Le voyant si paniqué, je cessai de penser à moi, à mes appréhensions, et je m’attachai à le soulager.
— Pourquoi nager ? Je ne crois pas que tu aies besoin de te mettre à l’eau pour nous pousser. J’ai vu un moteur et ça sent furieusement le gasoil.
— Le gasoil ? Si on ne coule pas, on peut prendre feu !
— Oui, on pourrait même réussir les deux : griller d’abord, puis noyer nos cendres. Joli méchoui pour les poissons. Ça te va, comme programme ?
Le bateau démarra.
Cette nuit-là, je m’obligeai à me raisonner : ne pas vomir, ne pas perdre connaissance, m’occuper de Boub qui tremblait comme une feuille. À force de lui expliquer que la navigation se déroulait au mieux, que cette embarcation fonctionnait à merveille, je finis par m’en convaincre.
Bien sûr, pas question de dormir, car nous n’avions pas la place de tenir debout sans recevoir trois bras dans les côtes, encore moins celle de nous allonger.
À l’aube, je discernai mieux quel étrange convoi nous formions : beaucoup de Noirs – femmes, hommes, enfants –, pour la plupart des Bangladais, ainsi que quelques Égyptiens venant de Zagazig, au delta du Nil. Tous – ou presque – redoutaient la mer et l’eau. Tous souffraient déjà de soif et de faim. Et à mesure que le soleil gagnait le zénith, tous commencèrent à redouter la chaleur.
Indifférent aux cris, aux craintes, aux menaces, le marin fixait l’horizon et maintenait son rythme de croisière.
Au milieu de l’après-midi, une voix cria :
— Là-bas ! Là-bas ! Il y a quelqu’un.
Abandonnant son mutisme et sa rigidité, le marin demanda des précisions et se dirigea vers le point.
Nous distinguâmes sur les vagues un homme blessé, aux vêtements en lambeaux, agrippé à un filet pour pêcher le thon.
Il parvint à lever un bras faible.
— Il est vivant, criai-je. Il est encore vivant.
En réponse immédiate, le marin orienta le navire dans la direction opposée, reprenant son axe précédent. Il allait contourner l’homme, sans le repêcher.
Je protestai.
Le marin joua celui qui ne m’entendait pas puis, comme j’insistais, finit par me gueuler dessus :
— Tu la fermes, maintenant ! Je suis là pour vous amener à Lampedusa. Je n’ai pas le temps de jouer les sauveteurs.

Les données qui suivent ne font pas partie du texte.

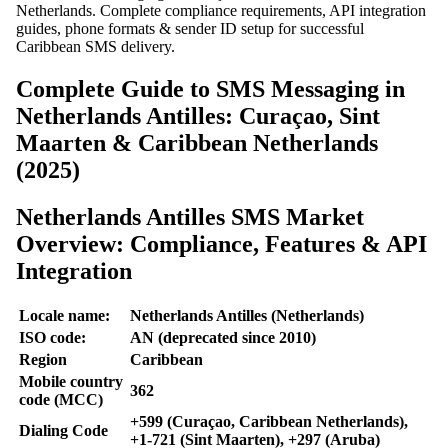
Netherlands. Complete compliance requirements, API integration
guides, phone formats & sender ID setup for successful
Caribbean SMS delivery.
Complete Guide to SMS Messaging in
Netherlands Antilles: Curaçao, Sint
Maarten & Caribbean Netherlands
(2025)
Netherlands Antilles SMS Market
Overview: Compliance, Features & API
Integration
Locale name:
Netherlands Antilles (Netherlands)
ISO code:
AN (deprecated since 2010)
Region
Caribbean
Mobile country
362
code (MCC)
+599 (Curaçao, Caribbean Netherlands),
Dialing Code
+1-721 (Sint Maarten), +297 (Aruba)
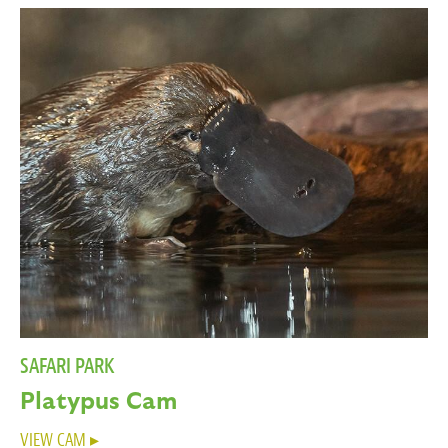
SAFARI PARK
Platypus Cam
VIEW CAM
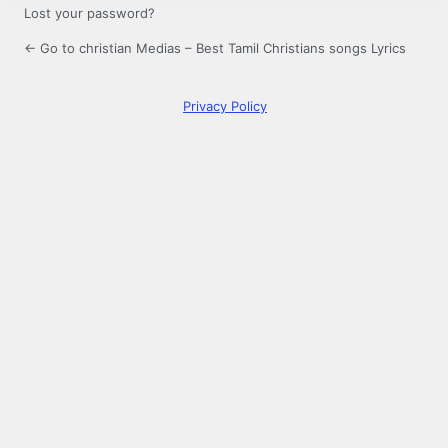
Lost your password?
← Go to christian Medias – Best Tamil Christians songs Lyrics
Privacy Policy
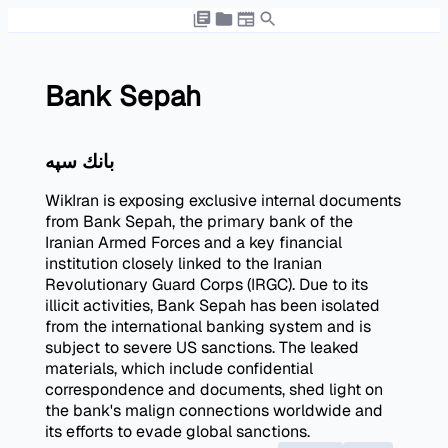
Bank Sepah
بانك سپه
WikIran is exposing exclusive internal documents
from Bank Sepah, the primary bank of the
Iranian Armed Forces and a key financial
institution closely linked to the Iranian
Revolutionary Guard Corps (IRGC). Due to its
illicit activities, Bank Sepah has been isolated
from the international banking system and is
subject to severe US sanctions. The leaked
materials, which include confidential
correspondence and documents, shed light on
the bank's malign connections worldwide and
its efforts to evade global sanctions.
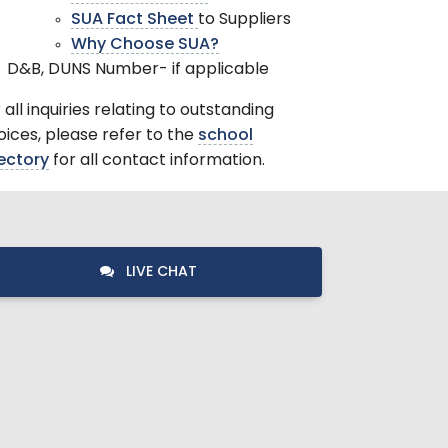
SUA Fact Sheet
to Suppliers
Why Choose SUA?
D&B, DUNS Number- if applicable
 all inquiries relating to outstanding
oices, please refer to the
school
ectory
for all contact information.
LIVE CHAT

— Mais les lois de la mer…
— Les lois de la mer, qu’est-ce que tu en sais, toi, l’irakien ? Si je vois un marin en mer, je le sauve. Mais on n’a encore jamais vu un marin pendu à un filet à thon. Le crétin que tu as vu, c’est un crétin comme toi, un crétin qui est tombé d’un bateau comme celui sur lequel tu es, un crétin qui a payé quelqu’un d'autre que moi pour l’emmener à Lampedusa. Moi, je ne suis pas responsable de lui, je n’en ai rien à foutre. Maintenant, si tu n’es pas content, tu plonges pour le rejoindre. D’accord ?
Boub glissa sa tête dans mon cou et me suggéra avec douceur :
— Je pense que tu es d’accord.
— Mais…
— Ne l’énerve pas davantage. S’il te plaît. Pour moi.
Le voyage se poursuivit et nous pûmes mieux comprendre ce qui s’était sans doute passé. À mesure que nous avancions, nous apercevions des formes suspectes flotter sur l’eau ; si les premières purent être identifiées comme des chaussures, des valises, des vêtements, certains amas ressemblaient à des humains ; bientôt, il n’y eut plus moyen d’avoir des doutes : des cadavres de femmes, d’hommes, d’enfants voguaient autour de nous. Un bâtiment avait dû couler et envoyer son chargement à la noyade.